▶ **Dokumentauszug**:
-*-*-

Autorität aufgrund des Entstehungsprozesses – damit ist die Inspirationslehre gemeint; die Lehre von der Ein- oder Aushauchung der biblischen Worte durch Gott selbst. Bubmann gesteht ein, dass es „tatsächlich so über einen Großteil der Kirchengeschichte… immer wieder Gruppen gab, die dachten, die Schriften des Neuen wie auch des Alten Testaments seien ‘verbalinspiriert’. Also direkt, vielleicht durch einen Engel eingeflößt…“ Die Wortwahl ist vielsagend: passiv „eingeflößt“; und da „gab es“ immer wieder mal solche seltsamen „Gruppen“. Angemessen wäre dagegen diese Formulierung: der allgemeine und breite, tiefe und feste, bis zur Aufklärung kaum hinterfragte Konsens in allen Kirchen war die Verbalinspiration – die angeblich vereinzelten Gruppen stellten eine einzige große Gruppe dar!

-*-*-

▶ **Bereitgestelltes Material**:
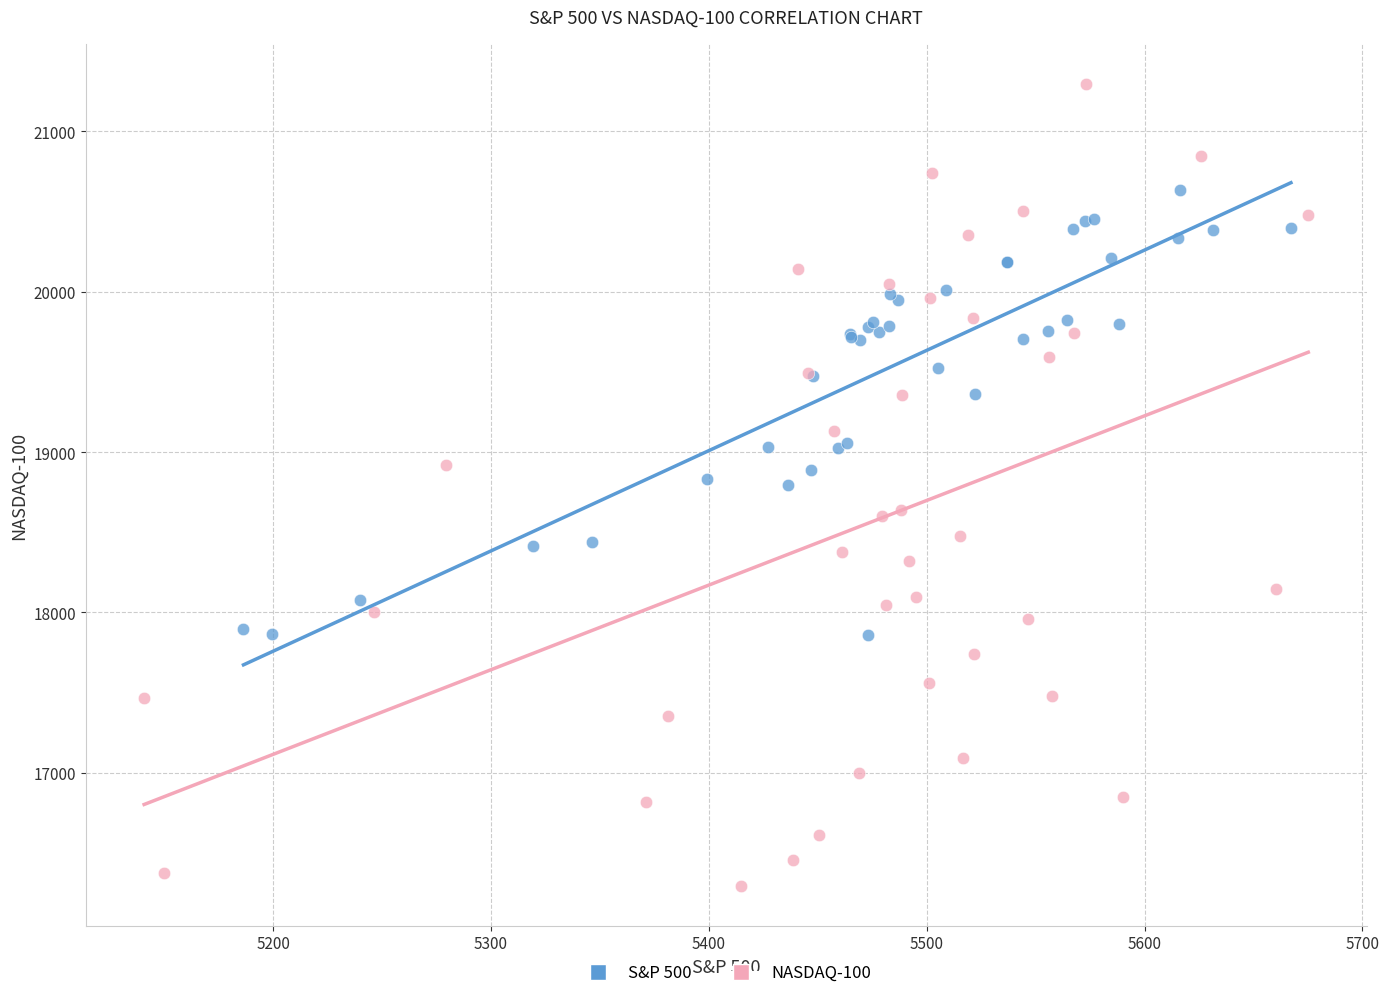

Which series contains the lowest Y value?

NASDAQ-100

-*-*-

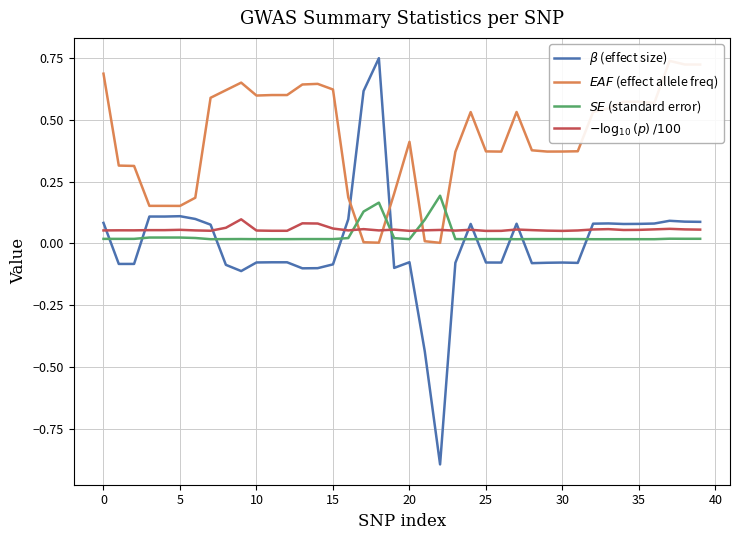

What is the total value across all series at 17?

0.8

-*-*-

▶ **Aufgabenstellung**: Welche Lehre ist laut dem Dokumentauszug mit „Autorität aufgrund des Entstehungsprozesses“ gemeint? Maßgeblich ist allein der Dokumentauszug.

▶ **Ergebnis der Aufgabe**: Die Inspirationslehre, also die Lehre von der Ein- oder Aushauchung der biblischen Worte durch Gott selbst.